## Task goal
All lines from the one containing "chemie-afdeling voor keramiek, die" to the end of the listing below should be output exactly; omit the pictures.

## Task inputs
☆ ☆ ☆ ☆

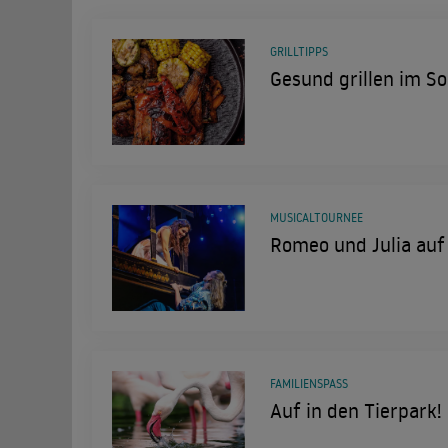
GRILLTIPPS
Gesund grillen im 
MUSICALTOURNEE
Romeo und Julia auf
FAMILIENSPASS
Auf in den Tierpark!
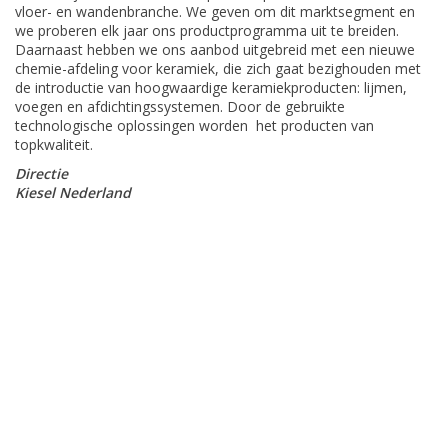
vloer- en wandenbranche. We geven om dit marktsegment en
we proberen elk jaar ons productprogramma uit te breiden.
Daarnaast hebben we ons aanbod uitgebreid met een nieuwe
chemie-afdeling voor keramiek, die zich gaat bezighouden met
de introductie van hoogwaardige keramiekproducten: lijmen,
voegen en afdichtingssystemen. Door de gebruikte
technologische oplossingen worden het producten van
topkwaliteit.
Directie
Kiesel Nederland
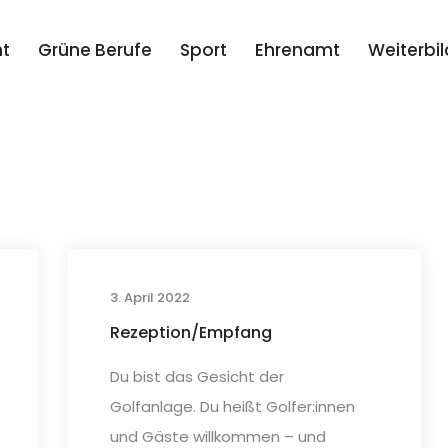
t
Grüne Berufe
Sport
Ehrenamt
Weiterbi
3. April 2022
Rezeption/Empfang
Du bist das Gesicht der
Golfanlage. Du heißt Golfer:innen
und Gäste willkommen – und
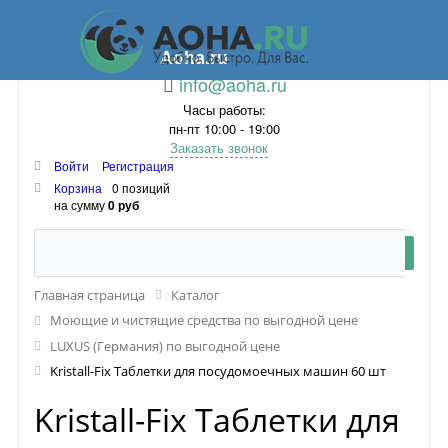
Aoha.ru
info@aoha.ru
Часы работы:
пн-пт 10:00 - 19:00
Заказать звонок
Войти
Регистрация
Корзина
0 позиций
на сумму
0 руб
Главная страница
Каталог
Моющие и чистящие средства по выгодной цене
LUXUS (Германия) по выгодной цене
Kristall-Fix Таблетки для посудомоечных машин 60 шт
Kristall-Fix Таблетки для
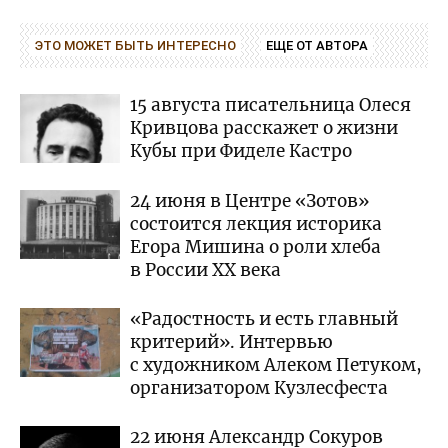
ЭТО МОЖЕТ БЫТЬ ИНТЕРЕСНО
ЕЩЕ ОТ АВТОРА
15 августа писательница Олеся
Кривцова расскажет о жизни
Кубы при Фиделе Кастро
24 июня в Центре «Зотов»
состоится лекция историка
Егора Мишина о роли хлеба
в России XX века
«Радостность и есть главный
критерий». Интервью
с художником Алеком Петуком,
организатором Кузлесфеста
22 июня Александр Сокуров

☆ ☆ ☆ ☆

## Your solution
chemie-afdeling voor keramiek, die zich gaat bezighouden met
de introductie van hoogwaardige keramiekproducten: lijmen,
voegen en afdichtingssystemen. Door de gebruikte
technologische oplossingen worden het producten van
topkwaliteit.
Directie
Kiesel Nederland
t
Grüne Berufe
Sport
Ehrenamt
Weiterbi
3. April 2022
Rezeption/Empfang
Du bist das Gesicht der
Golfanlage. Du heißt Golfer:innen
und Gäste willkommen – und
Aoha.ru
info@aoha.ru
Часы работы:
пн-пт 10:00 - 19:00
Заказать звонок
Войти
Регистрация
Корзина
0 позиций
на сумму
0 руб
Главная страница
Каталог
Моющие и чистящие средства по выгодной цене
LUXUS (Германия) по выгодной цене
Kristall-Fix Таблетки для посудомоечных машин 60 шт
Kristall-Fix Таблетки для
ЭТО МОЖЕТ БЫТЬ ИНТЕРЕСНО
ЕЩЕ ОТ АВТОРА
15 августа писательница Олеся
Кривцова расскажет о жизни
Кубы при Фиделе Кастро
24 июня в Центре «Зотов»
состоится лекция историка
Егора Мишина о роли хлеба
в России XX века
«Радостность и есть главный
критерий». Интервью
с художником Алеком Петуком,
организатором Кузлесфеста
22 июня Александр Сокуров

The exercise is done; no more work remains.